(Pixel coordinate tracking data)
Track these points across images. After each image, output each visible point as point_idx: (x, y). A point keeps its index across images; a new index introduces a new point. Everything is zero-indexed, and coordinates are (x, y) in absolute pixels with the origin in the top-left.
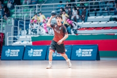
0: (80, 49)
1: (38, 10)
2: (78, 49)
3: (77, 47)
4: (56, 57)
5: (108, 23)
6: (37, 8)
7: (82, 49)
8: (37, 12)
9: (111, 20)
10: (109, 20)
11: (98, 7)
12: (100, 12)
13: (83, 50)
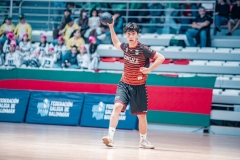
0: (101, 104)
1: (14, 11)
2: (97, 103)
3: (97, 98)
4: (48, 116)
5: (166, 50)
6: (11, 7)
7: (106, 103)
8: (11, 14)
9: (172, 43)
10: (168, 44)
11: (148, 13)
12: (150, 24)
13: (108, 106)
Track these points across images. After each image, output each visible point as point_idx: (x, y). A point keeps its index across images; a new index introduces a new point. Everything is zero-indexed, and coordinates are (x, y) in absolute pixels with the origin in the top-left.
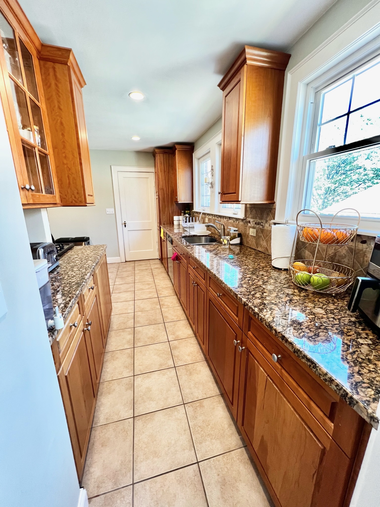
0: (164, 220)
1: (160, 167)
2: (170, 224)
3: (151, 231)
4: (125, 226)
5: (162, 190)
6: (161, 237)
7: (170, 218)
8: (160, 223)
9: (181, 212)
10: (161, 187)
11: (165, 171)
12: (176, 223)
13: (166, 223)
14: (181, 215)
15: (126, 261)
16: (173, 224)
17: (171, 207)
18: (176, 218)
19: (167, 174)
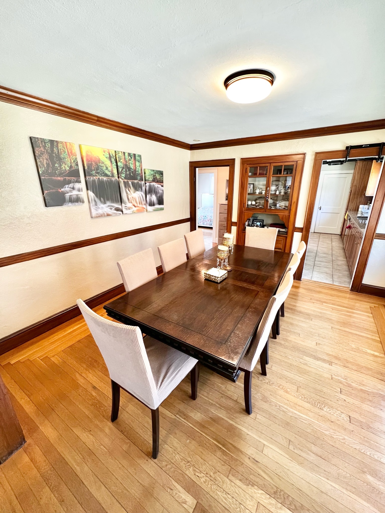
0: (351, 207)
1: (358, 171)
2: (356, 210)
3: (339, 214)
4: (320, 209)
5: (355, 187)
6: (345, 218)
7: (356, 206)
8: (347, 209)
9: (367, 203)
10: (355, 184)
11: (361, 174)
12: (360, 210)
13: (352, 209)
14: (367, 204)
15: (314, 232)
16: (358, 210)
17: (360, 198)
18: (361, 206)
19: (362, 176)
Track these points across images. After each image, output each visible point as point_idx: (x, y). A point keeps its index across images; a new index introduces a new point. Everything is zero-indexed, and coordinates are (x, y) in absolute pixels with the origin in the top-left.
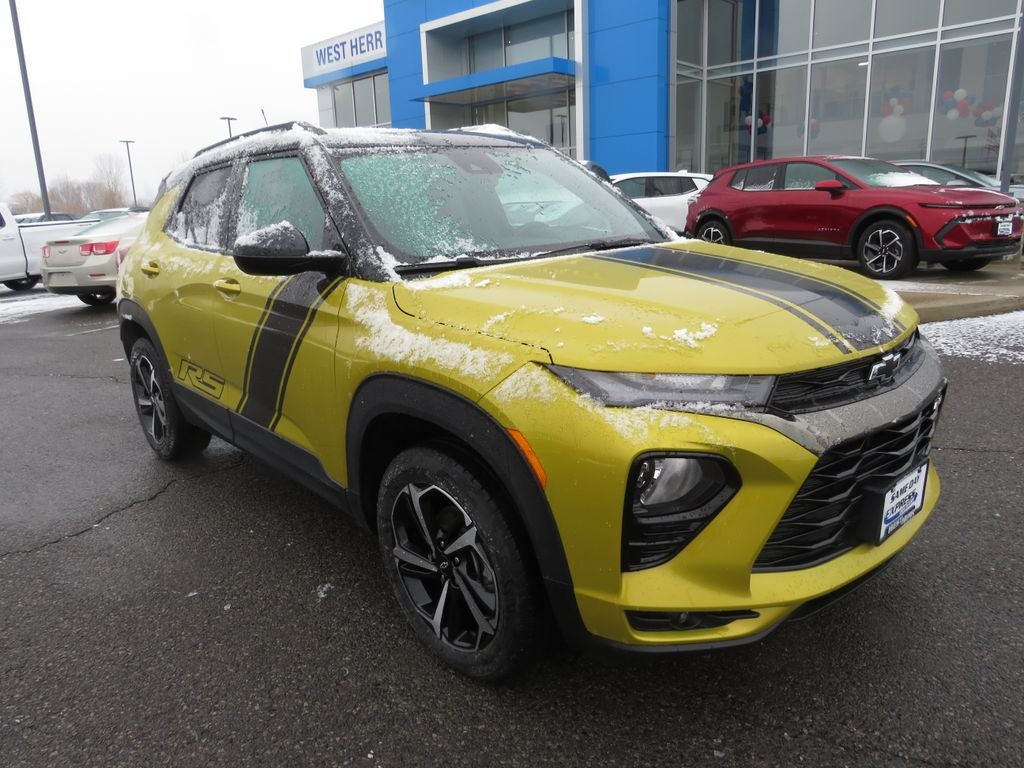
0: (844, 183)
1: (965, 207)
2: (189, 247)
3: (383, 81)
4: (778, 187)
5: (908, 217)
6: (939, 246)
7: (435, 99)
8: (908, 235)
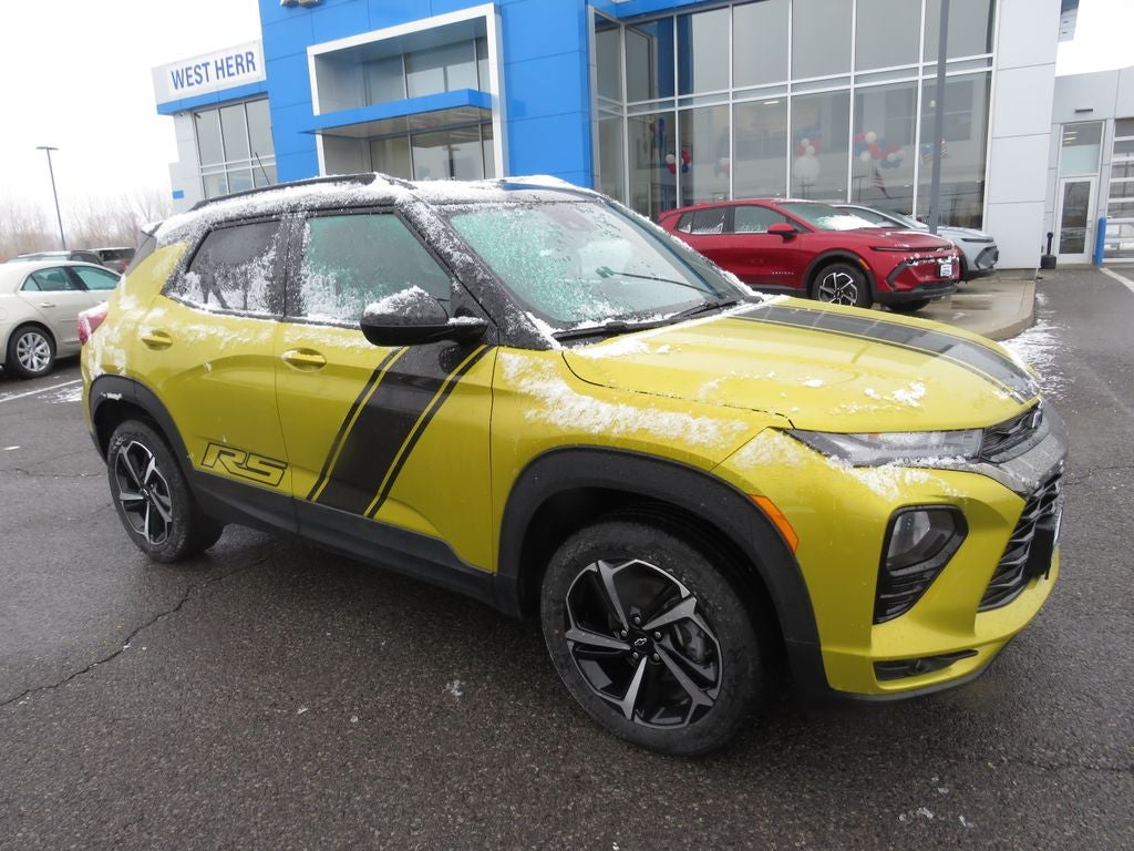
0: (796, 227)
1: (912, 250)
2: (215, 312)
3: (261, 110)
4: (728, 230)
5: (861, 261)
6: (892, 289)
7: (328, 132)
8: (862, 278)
==
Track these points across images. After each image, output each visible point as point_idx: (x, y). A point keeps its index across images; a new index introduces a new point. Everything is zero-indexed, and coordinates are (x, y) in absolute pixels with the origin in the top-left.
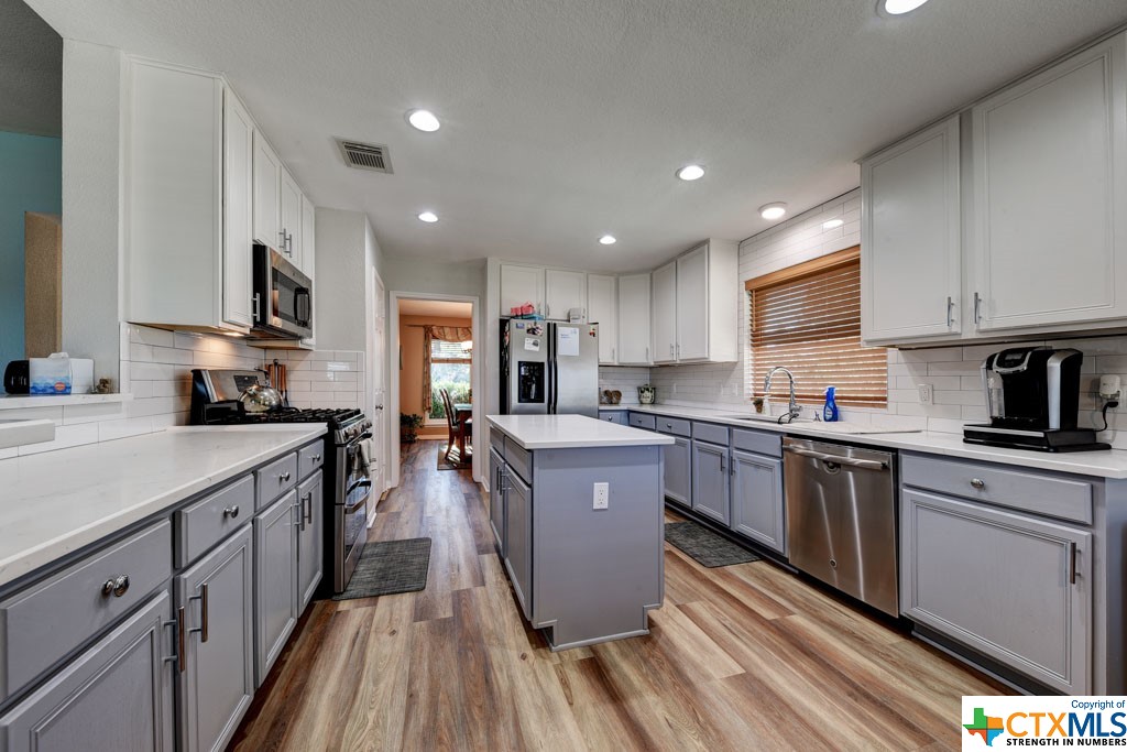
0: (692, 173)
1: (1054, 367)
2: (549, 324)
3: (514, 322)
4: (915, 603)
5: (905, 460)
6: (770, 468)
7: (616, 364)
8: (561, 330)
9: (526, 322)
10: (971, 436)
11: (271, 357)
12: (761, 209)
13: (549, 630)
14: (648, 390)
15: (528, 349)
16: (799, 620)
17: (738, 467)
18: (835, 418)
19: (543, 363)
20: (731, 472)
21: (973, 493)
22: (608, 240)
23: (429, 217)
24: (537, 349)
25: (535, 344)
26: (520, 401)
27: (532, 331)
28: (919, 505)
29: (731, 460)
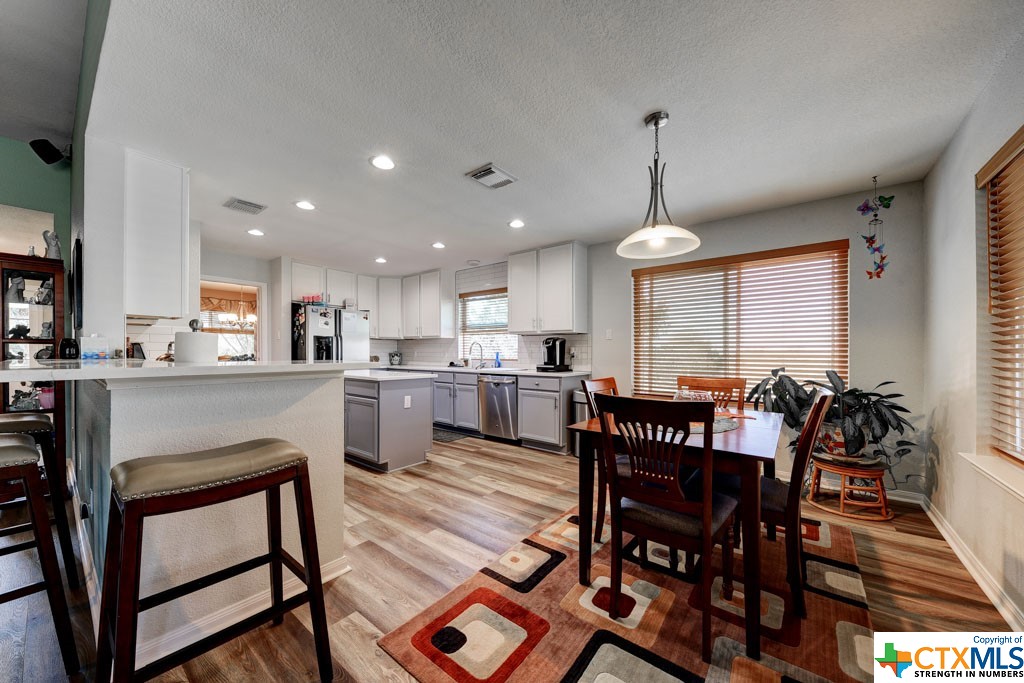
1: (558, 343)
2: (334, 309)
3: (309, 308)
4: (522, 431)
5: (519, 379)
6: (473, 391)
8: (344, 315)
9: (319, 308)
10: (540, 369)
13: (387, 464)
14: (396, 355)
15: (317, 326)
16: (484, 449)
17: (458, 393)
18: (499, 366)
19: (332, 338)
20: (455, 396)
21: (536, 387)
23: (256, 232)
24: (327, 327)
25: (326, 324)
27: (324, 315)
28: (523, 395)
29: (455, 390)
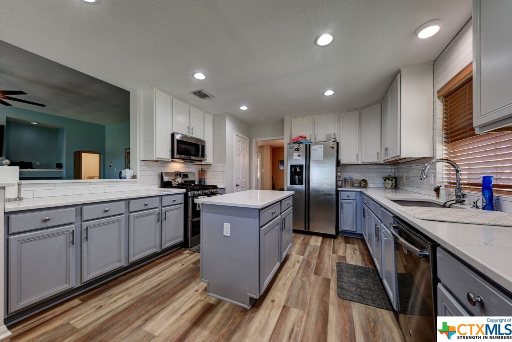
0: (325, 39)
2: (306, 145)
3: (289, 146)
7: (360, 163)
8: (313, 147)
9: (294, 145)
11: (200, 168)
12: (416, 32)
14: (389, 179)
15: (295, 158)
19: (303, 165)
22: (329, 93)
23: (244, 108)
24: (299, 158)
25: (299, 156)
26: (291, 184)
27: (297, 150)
==
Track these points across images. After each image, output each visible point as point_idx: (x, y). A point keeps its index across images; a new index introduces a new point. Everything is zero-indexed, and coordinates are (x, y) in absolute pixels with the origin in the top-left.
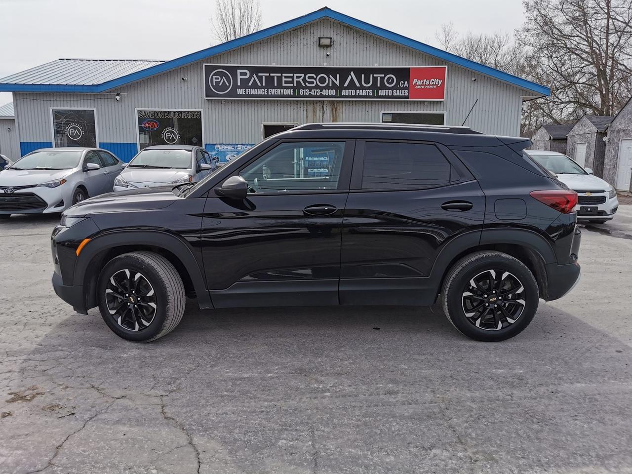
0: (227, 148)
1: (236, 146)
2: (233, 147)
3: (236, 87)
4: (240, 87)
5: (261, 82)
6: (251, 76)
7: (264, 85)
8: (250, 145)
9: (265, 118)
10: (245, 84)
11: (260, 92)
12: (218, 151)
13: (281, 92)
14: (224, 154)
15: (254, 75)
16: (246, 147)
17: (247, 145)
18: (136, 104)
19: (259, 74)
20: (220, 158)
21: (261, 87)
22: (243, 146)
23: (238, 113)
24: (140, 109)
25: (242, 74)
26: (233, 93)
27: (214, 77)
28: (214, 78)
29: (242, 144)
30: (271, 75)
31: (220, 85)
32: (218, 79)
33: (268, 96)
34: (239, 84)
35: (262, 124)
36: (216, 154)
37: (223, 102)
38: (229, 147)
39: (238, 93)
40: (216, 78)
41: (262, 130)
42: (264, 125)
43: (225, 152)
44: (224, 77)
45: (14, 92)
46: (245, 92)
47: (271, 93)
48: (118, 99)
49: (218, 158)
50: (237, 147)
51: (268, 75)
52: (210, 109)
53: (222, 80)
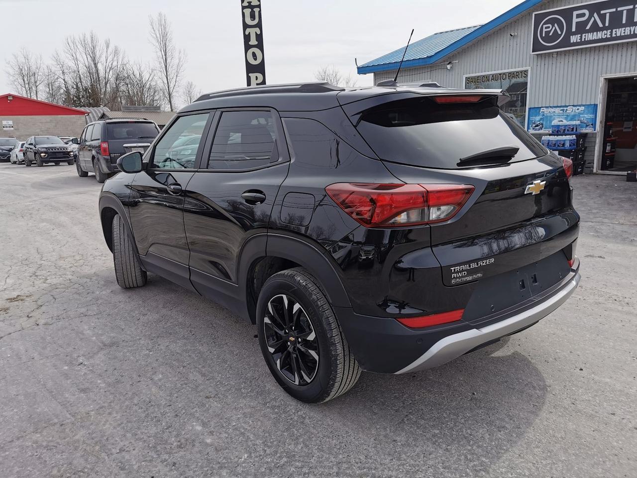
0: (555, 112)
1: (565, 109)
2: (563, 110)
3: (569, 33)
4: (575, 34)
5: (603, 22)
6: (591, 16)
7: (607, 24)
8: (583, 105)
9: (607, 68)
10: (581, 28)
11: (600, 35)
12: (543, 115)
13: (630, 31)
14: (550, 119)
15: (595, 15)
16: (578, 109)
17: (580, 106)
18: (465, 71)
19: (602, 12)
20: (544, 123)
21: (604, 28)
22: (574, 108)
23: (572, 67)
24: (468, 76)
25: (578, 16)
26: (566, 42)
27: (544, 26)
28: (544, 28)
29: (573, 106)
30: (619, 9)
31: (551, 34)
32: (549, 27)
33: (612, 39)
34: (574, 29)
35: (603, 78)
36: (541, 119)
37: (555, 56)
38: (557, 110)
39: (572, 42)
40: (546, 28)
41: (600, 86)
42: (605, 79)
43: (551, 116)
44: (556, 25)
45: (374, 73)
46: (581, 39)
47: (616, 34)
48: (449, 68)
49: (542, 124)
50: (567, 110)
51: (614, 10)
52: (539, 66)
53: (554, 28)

Assignment: From the records above, extract exactly and only the lines that begin at the line with "5: (162, 190)" and stop after the line with "18: (176, 218)".

Exercise solution:
5: (162, 190)
6: (161, 237)
7: (170, 218)
8: (160, 223)
9: (181, 212)
10: (161, 187)
11: (165, 171)
12: (176, 223)
13: (166, 223)
14: (181, 215)
15: (126, 261)
16: (173, 224)
17: (171, 207)
18: (176, 218)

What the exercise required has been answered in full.